To address this, the paper makes two contributions. First, it introduces SafeEditBench, a new evaluation suite for cross-policy generalization. SafeEditBench uses image-editing models to convert unsafe images into safe counterparts, producing paired datasets where each safe-unsafe image pair is visually similar except for localized regions that violate specific safety rules. Human annotators provide safe/unsafe labels under five distinct policies, enabling fine-grained assessment of policy-aware generalization — a more demanding and realistic evaluation than prior fixed-policy benchmarks.
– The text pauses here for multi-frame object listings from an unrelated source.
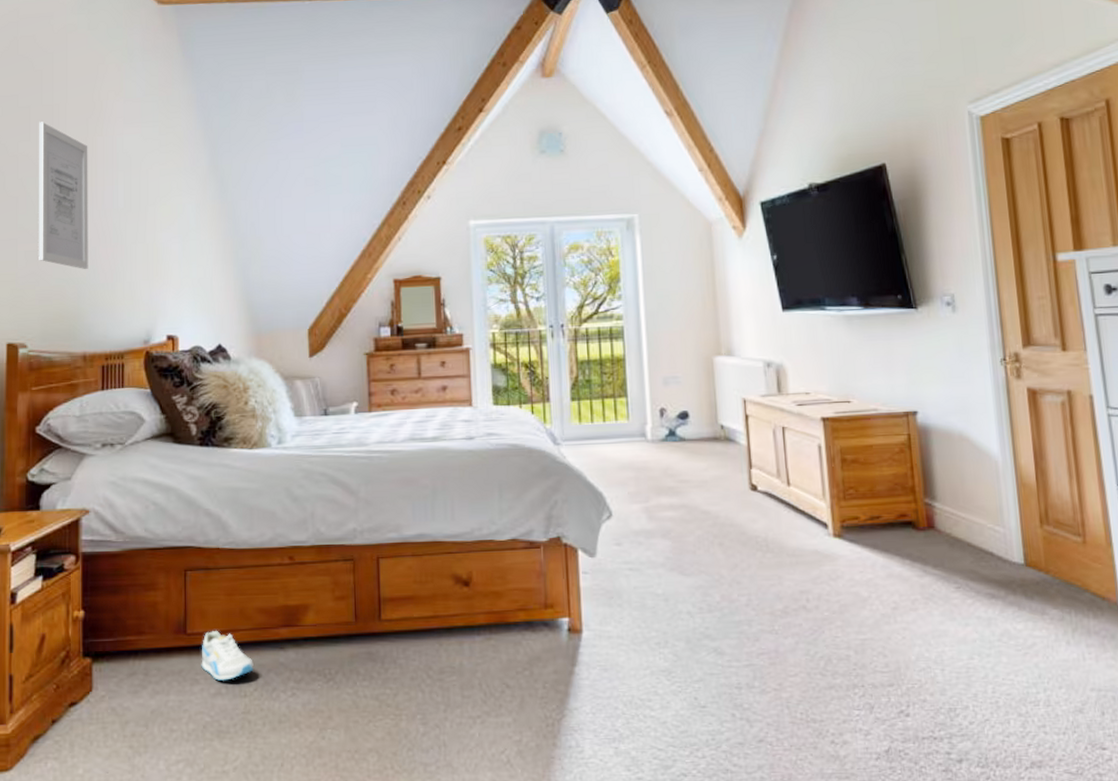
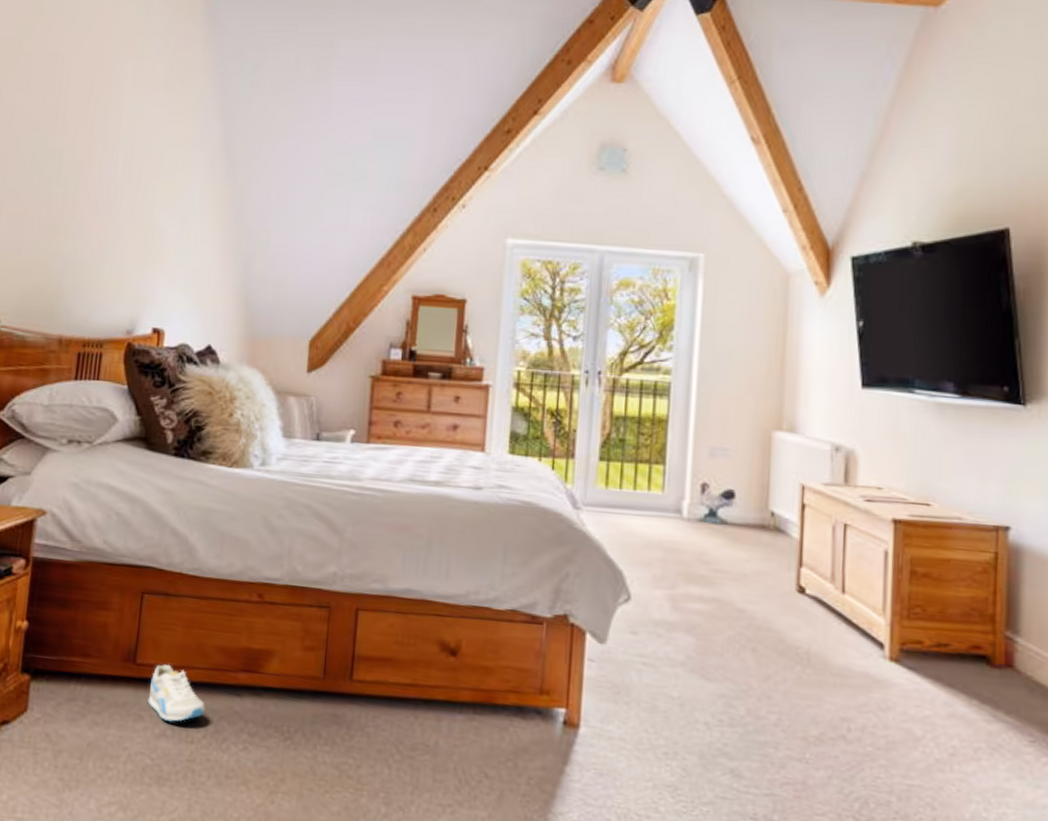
wall art: present [39,121,88,269] -> none [23,72,91,243]

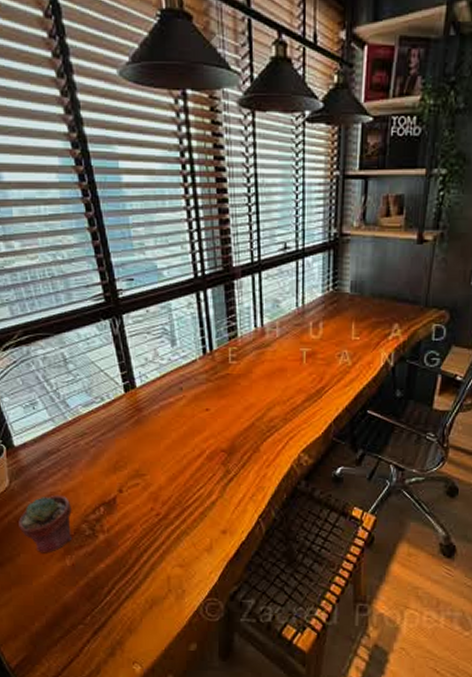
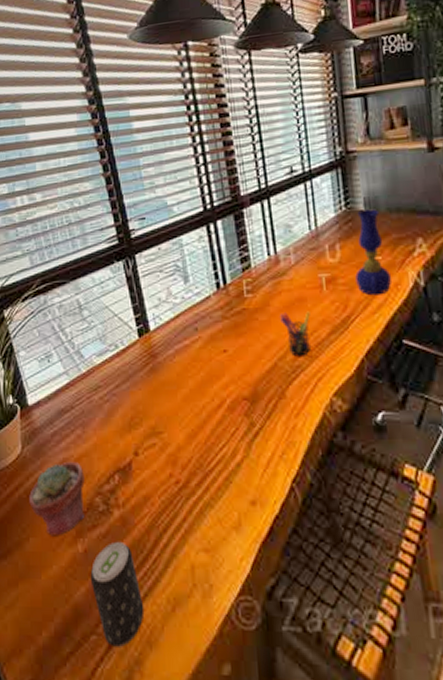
beverage can: none [77,559,126,633] -> present [90,542,145,647]
pen holder: none [261,380,289,419] -> present [280,311,311,357]
oil lamp: none [334,293,366,371] -> present [355,209,392,296]

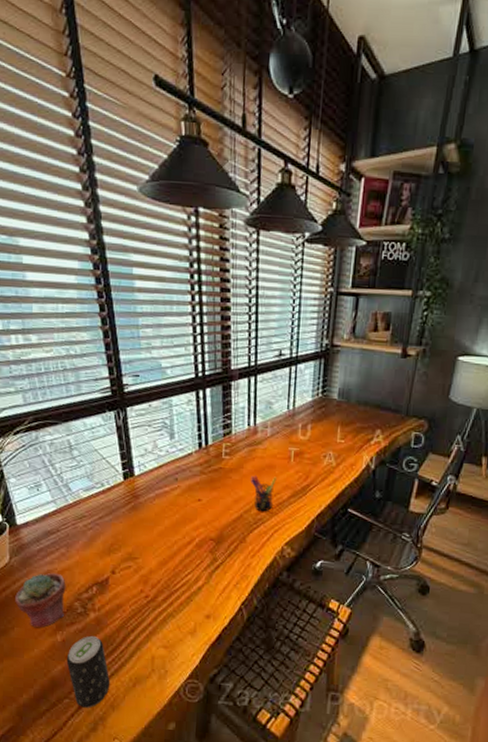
oil lamp: present [355,209,392,296] -> none [319,398,350,472]

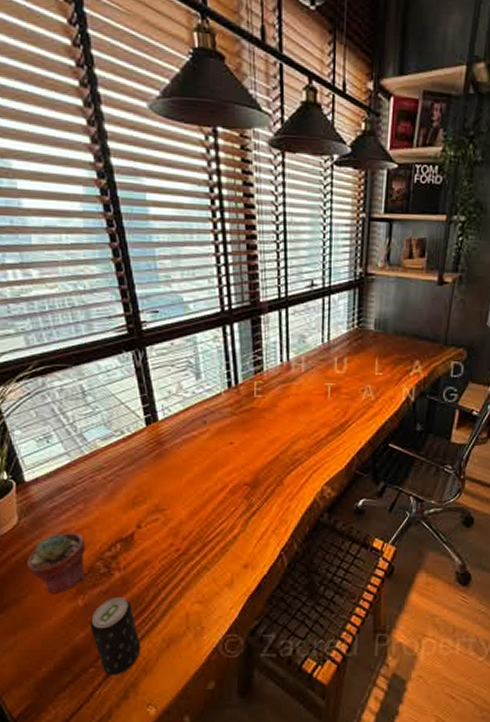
pen holder: present [251,475,277,512] -> none [286,414,314,452]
Second, it introduces SafeGuard-VL, a reinforcement learning-based method using verifiable rewards (RLVR) for image guardrails. Rather than relying solely on supervised fine-tuning under fixed policies, SafeGuard-VL explicitly optimizes with policy-grounded rewards, promoting verifiable adaptation across evolving policies. This design choice — using RL with verifiable rewards rather than SFT — mirrors trends in general LLM alignment research applied to the specific problem of image safety.
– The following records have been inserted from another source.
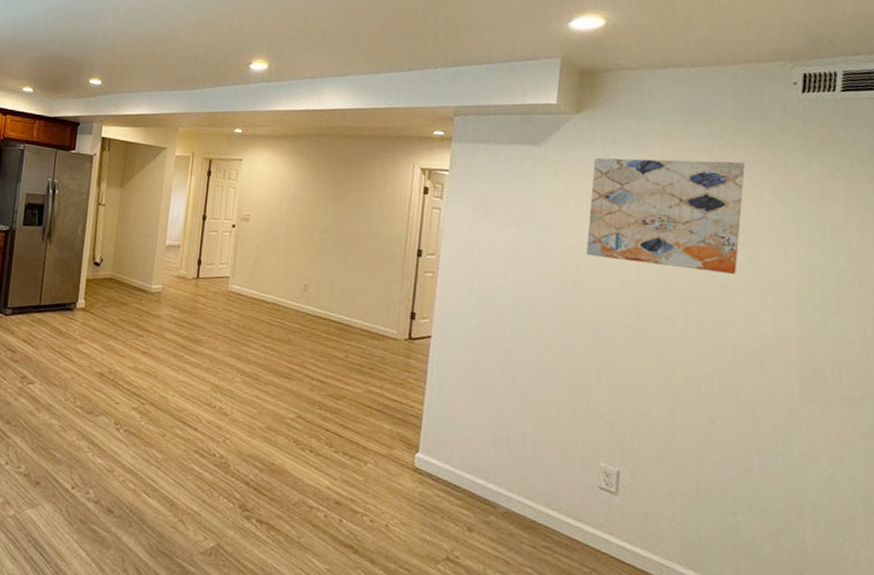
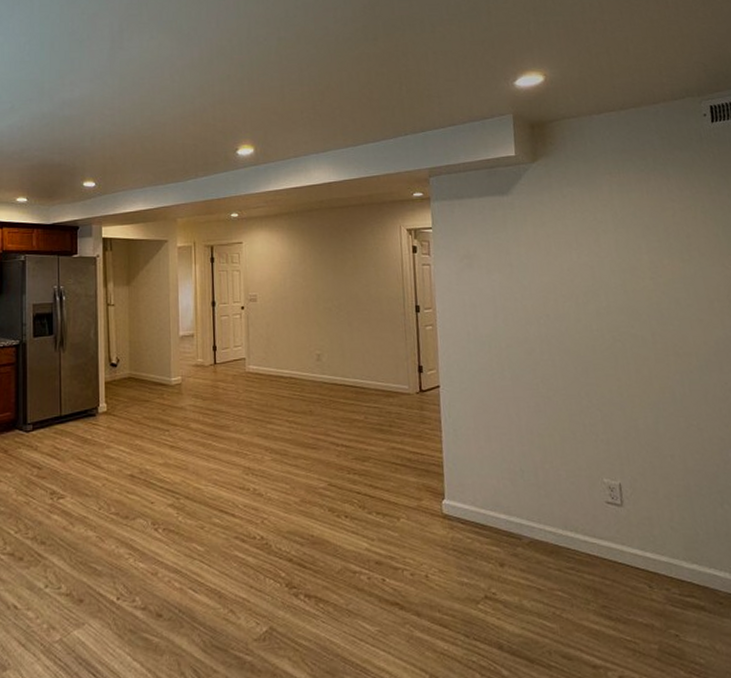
wall art: present [586,157,745,274] -> none [555,188,687,290]

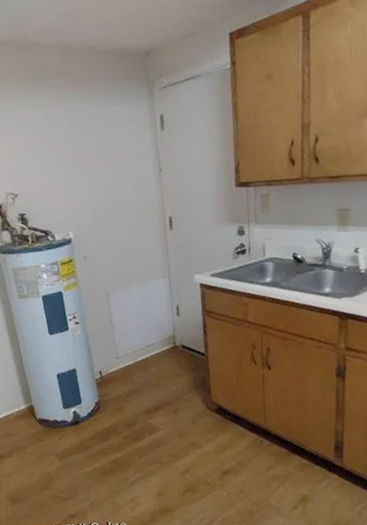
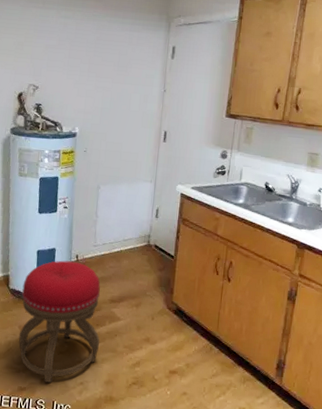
stool: none [49,378,144,505] -> present [18,260,101,383]

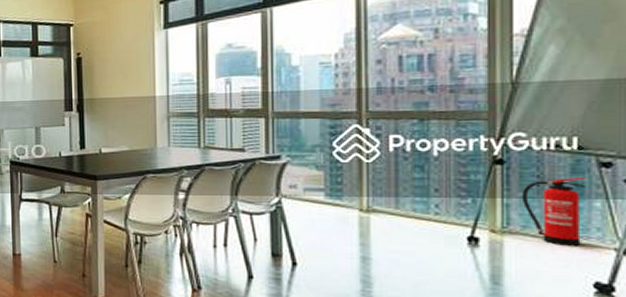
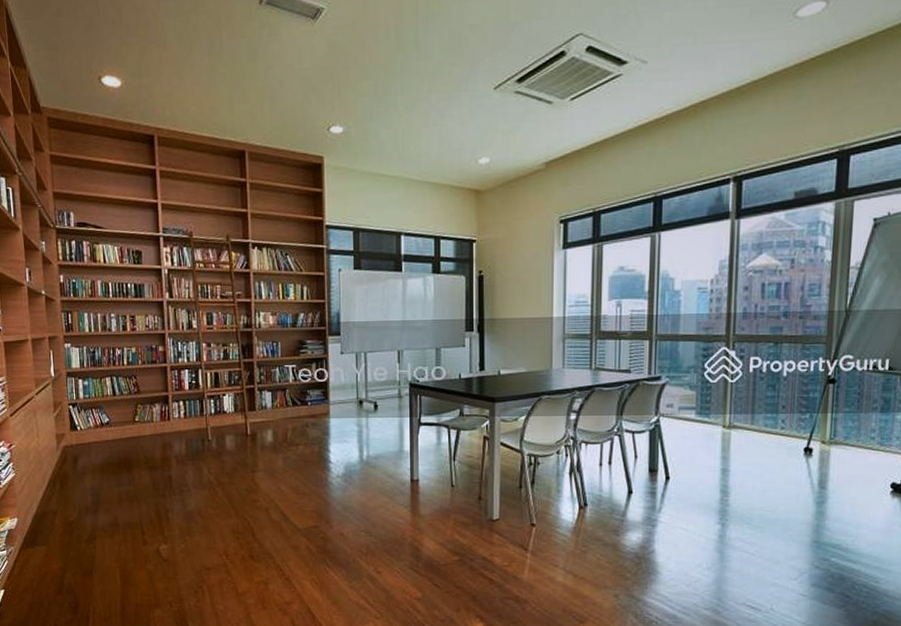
fire extinguisher: present [521,178,585,246] -> none [845,394,892,453]

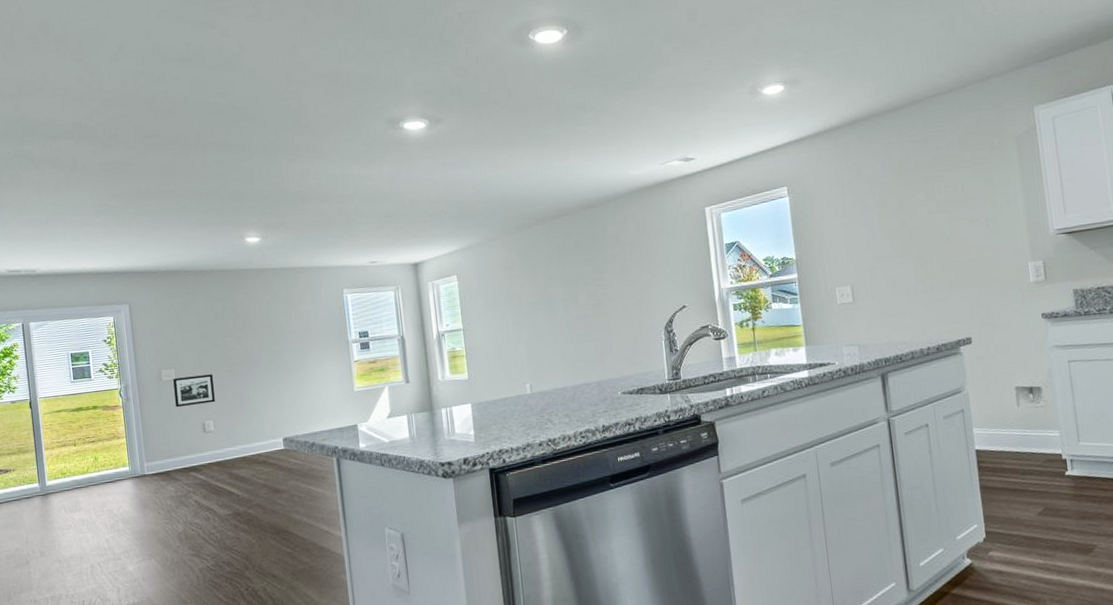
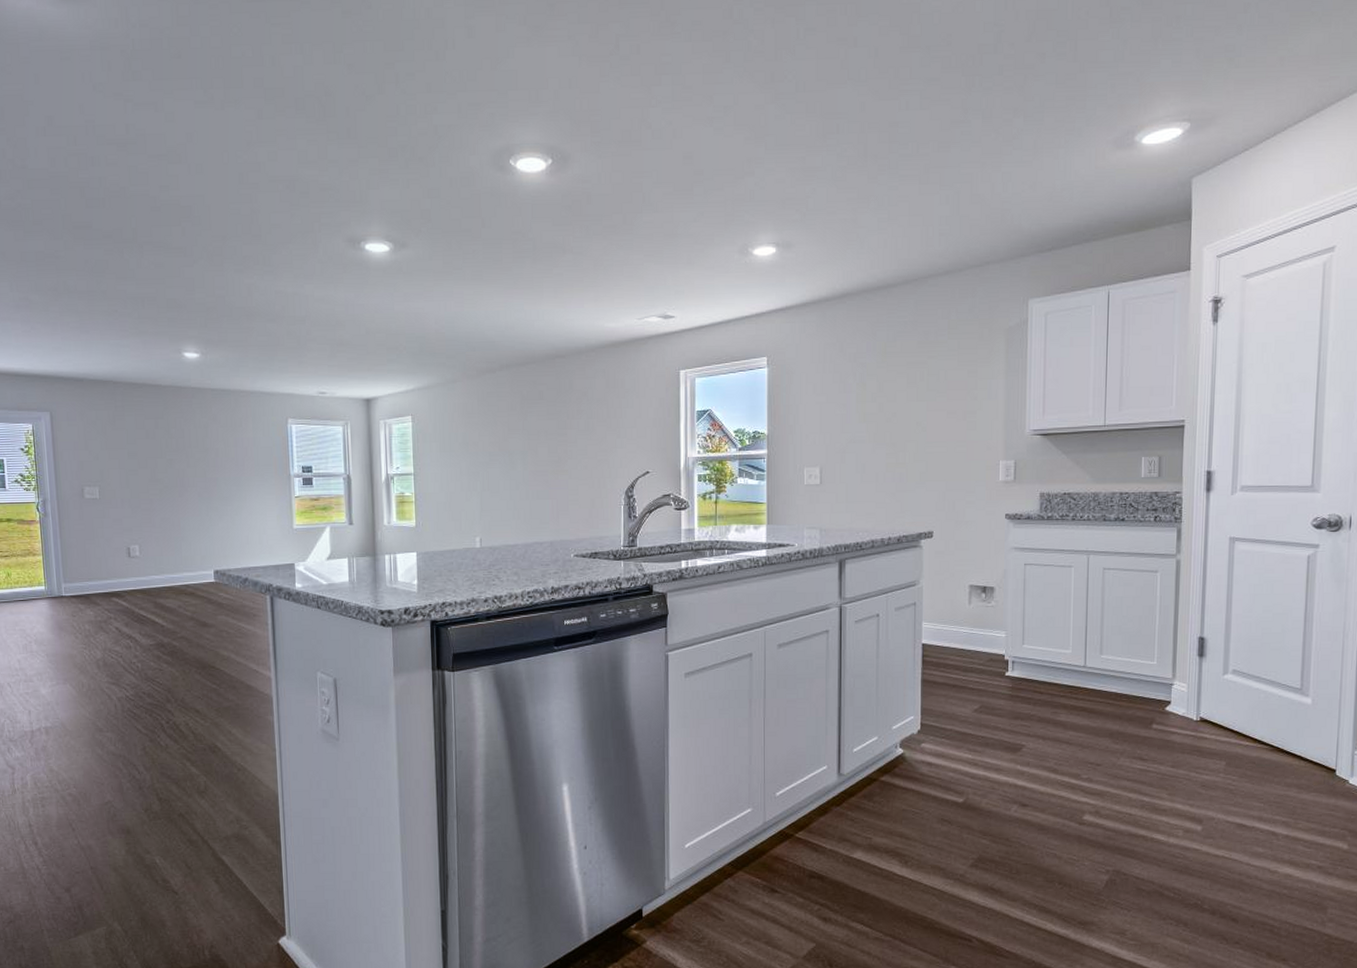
picture frame: present [173,374,215,408] -> none [97,496,142,529]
Extensive experiments validate the method’s effectiveness across varied policies.

Key Takeaways


12. Symphony for Medical Coding: Agentic System for Scalable and Explainable Medical Coding

Authors: Joakim Edin, Andreas Motzfeldt, Simon Flachs, Lars Maaløe Link: Symphony for Medical Coding: A Next-Generation Agentic System for Scalable and Explainable Medical Coding Tags: cs.AI, cs.LG

Summary

Medical coding — translating free-text clinical documentation into standardized codes from systems like ICD-10 — is central to billing, research, and quality reporting. It is largely manual, slow, and error-prone. Coding systems contain tens of thousands of entries and are updated annually, making the task a moving target. Existing automated approaches learn to predict a fixed set of codes from labeled data, which prevents adaptation to new codes or different coding systems without full retraining, and they provide no explanation for predictions, limiting trust in safety-critical clinical settings.
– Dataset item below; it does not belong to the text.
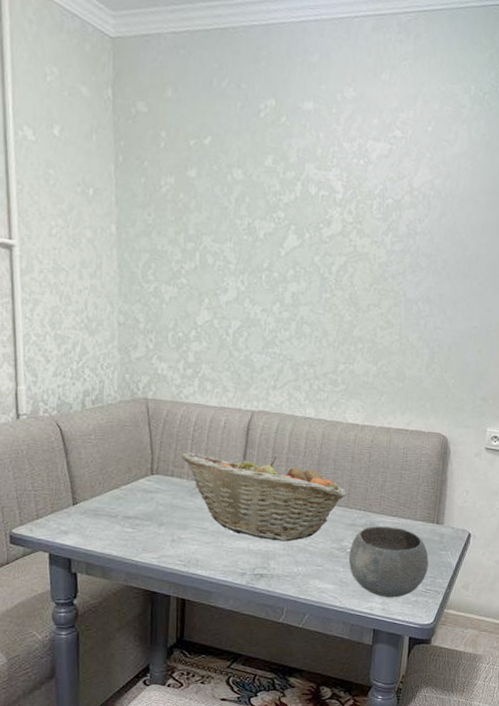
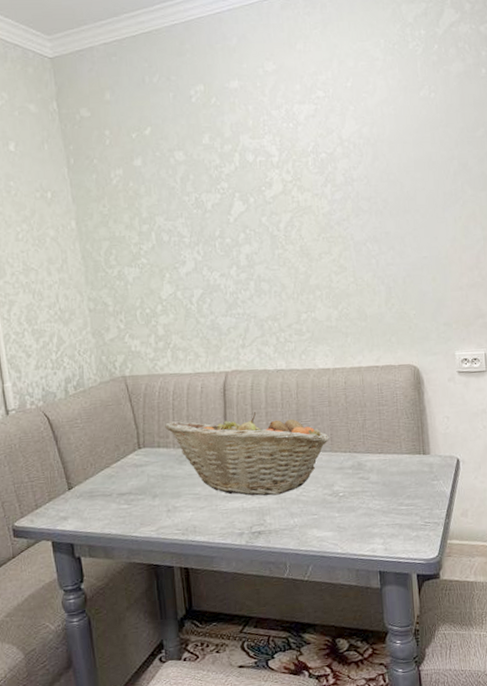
bowl: present [348,526,429,598] -> none [342,464,423,537]

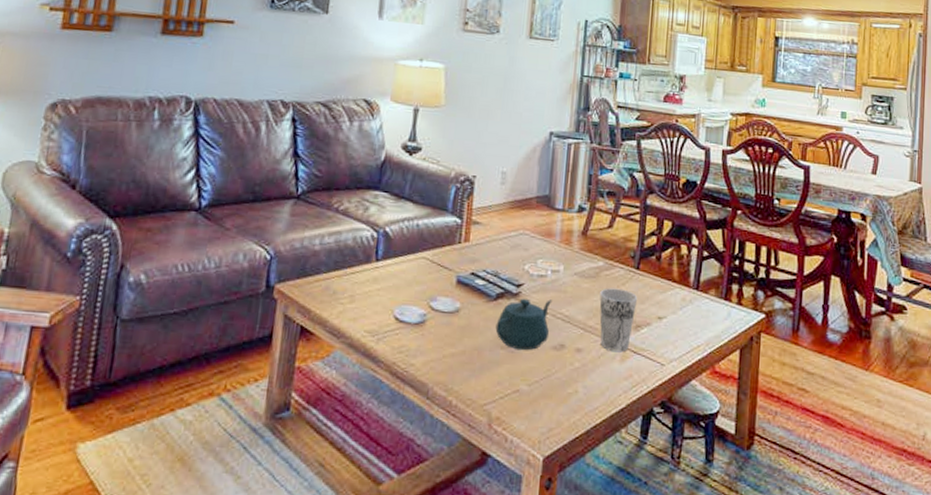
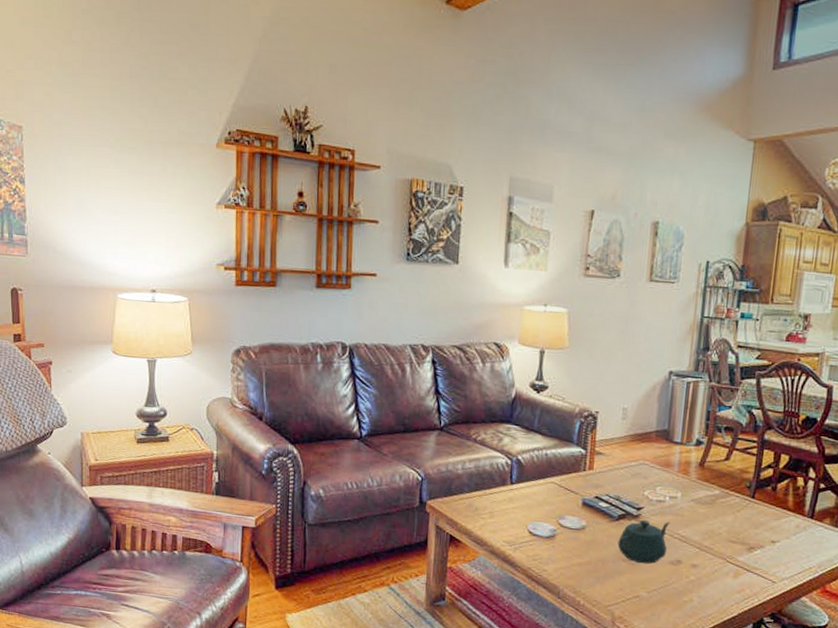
cup: present [599,288,638,353] -> none [714,513,752,570]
Symphony for Medical Coding approaches the problem the way expert human coders do: by reasoning over the clinical narrative with direct access to the coding guidelines. This design choice is the system’s key architectural insight — rather than memorizing mappings from text to codes, it uses agentic reasoning to consult the guidelines in context. This allows Symphony to operate across any coding system and to provide span-level evidence linking each predicted code to the text that supports it.

The evaluation is unusually thorough: two public benchmarks and three real-world datasets spanning inpatient, outpatient, emergency, and subspecialty settings across the United States and the United Kingdom. Symphony achieves state-of-the-art results across all settings. The span-level evidence mechanism is particularly valuable for clinical trust and auditability — a coder or clinician can inspect exactly which text passage triggered each code assignment.

The system is positioned as a flexible, deployment-ready foundation for automated clinical coding, with the architecture’s guideline-access design providing a natural path to handling annual coding system updates without retraining.